EXERCISE DETAILS | Reproduce the data exactly.
MATERIAL PROVIDED section start
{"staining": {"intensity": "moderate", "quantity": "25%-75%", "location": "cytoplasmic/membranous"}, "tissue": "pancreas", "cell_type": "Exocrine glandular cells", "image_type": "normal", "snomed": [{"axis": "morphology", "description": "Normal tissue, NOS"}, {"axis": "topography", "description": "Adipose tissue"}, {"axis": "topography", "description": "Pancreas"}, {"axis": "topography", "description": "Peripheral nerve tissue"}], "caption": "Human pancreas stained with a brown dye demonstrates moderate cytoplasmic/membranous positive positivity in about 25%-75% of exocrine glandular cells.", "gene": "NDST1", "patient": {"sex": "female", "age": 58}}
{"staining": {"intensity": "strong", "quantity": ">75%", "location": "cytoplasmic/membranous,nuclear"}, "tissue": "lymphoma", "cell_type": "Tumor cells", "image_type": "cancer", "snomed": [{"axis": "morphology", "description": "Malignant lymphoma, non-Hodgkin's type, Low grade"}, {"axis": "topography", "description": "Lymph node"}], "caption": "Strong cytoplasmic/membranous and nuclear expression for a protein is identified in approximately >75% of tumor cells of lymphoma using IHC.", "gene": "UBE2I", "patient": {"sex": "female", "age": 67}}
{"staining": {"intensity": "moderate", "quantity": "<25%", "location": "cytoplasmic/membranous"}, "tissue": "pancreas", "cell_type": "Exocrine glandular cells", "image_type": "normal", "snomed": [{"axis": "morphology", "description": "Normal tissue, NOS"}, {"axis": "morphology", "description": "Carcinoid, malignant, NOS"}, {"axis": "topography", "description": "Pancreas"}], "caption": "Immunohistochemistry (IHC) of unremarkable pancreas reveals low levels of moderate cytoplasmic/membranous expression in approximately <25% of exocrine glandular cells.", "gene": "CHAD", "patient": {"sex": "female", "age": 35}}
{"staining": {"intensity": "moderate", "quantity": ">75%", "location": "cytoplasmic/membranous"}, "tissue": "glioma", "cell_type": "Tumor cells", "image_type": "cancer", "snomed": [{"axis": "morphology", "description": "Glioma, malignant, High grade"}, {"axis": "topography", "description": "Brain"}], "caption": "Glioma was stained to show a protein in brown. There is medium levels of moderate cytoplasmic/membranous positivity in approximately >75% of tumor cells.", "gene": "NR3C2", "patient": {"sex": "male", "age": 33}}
MATERIAL PROVIDED section end
RESPONSE TO THE TASK |
{"staining": {"intensity": "moderate", "quantity": "25%-75%", "location": "cytoplasmic/membranous"}, "tissue": "pancreas", "cell_type": "Exocrine glandular cells", "image_type": "normal", "snomed": [{"axis": "morphology", "description": "Normal tissue, NOS"}, {"axis": "topography", "description": "Adipose tissue"}, {"axis": "topography", "description": "Pancreas"}, {"axis": "topography", "description": "Peripheral nerve tissue"}], "caption": "Human pancreas stained with a brown dye demonstrates moderate cytoplasmic/membranous positive positivity in about 25%-75% of exocrine glandular cells.", "gene": "NDST1", "patient": {"sex": "female", "age": 58}}
{"staining": {"intensity": "strong", "quantity": ">75%", "location": "cytoplasmic/membranous,nuclear"}, "tissue": "lymphoma", "cell_type": "Tumor cells", "image_type": "cancer", "snomed": [{"axis": "morphology", "description": "Malignant lymphoma, non-Hodgkin's type, Low grade"}, {"axis": "topography", "description": "Lymph node"}], "caption": "Strong cytoplasmic/membranous and nuclear expression for a protein is identified in approximately >75% of tumor cells of lymphoma using IHC.", "gene": "UBE2I", "patient": {"sex": "female", "age": 67}}
{"staining": {"intensity": "moderate", "quantity": "<25%", "location": "cytoplasmic/membranous"}, "tissue": "pancreas", "cell_type": "Exocrine glandular cells", "image_type": "normal", "snomed": [{"axis": "morphology", "description": "Normal tissue, NOS"}, {"axis": "morphology", "description": "Carcinoid, malignant, NOS"}, {"axis": "topography", "description": "Pancreas"}], "caption": "Immunohistochemistry (IHC) of unremarkable pancreas reveals low levels of moderate cytoplasmic/membranous expression in approximately <25% of exocrine glandular cells.", "gene": "CHAD", "patient": {"sex": "female", "age": 35}}
{"staining": {"intensity": "moderate", "quantity": ">75%", "location": "cytoplasmic/membranous"}, "tissue": "glioma", "cell_type": "Tumor cells", "image_type": "cancer", "snomed": [{"axis": "morphology", "description": "Glioma, malignant, High grade"}, {"axis": "topography", "description": "Brain"}], "caption": "Glioma was stained to show a protein in brown. There is medium levels of moderate cytoplasmic/membranous positivity in approximately >75% of tumor cells.", "gene": "NR3C2", "patient": {"sex": "male", "age": 33}}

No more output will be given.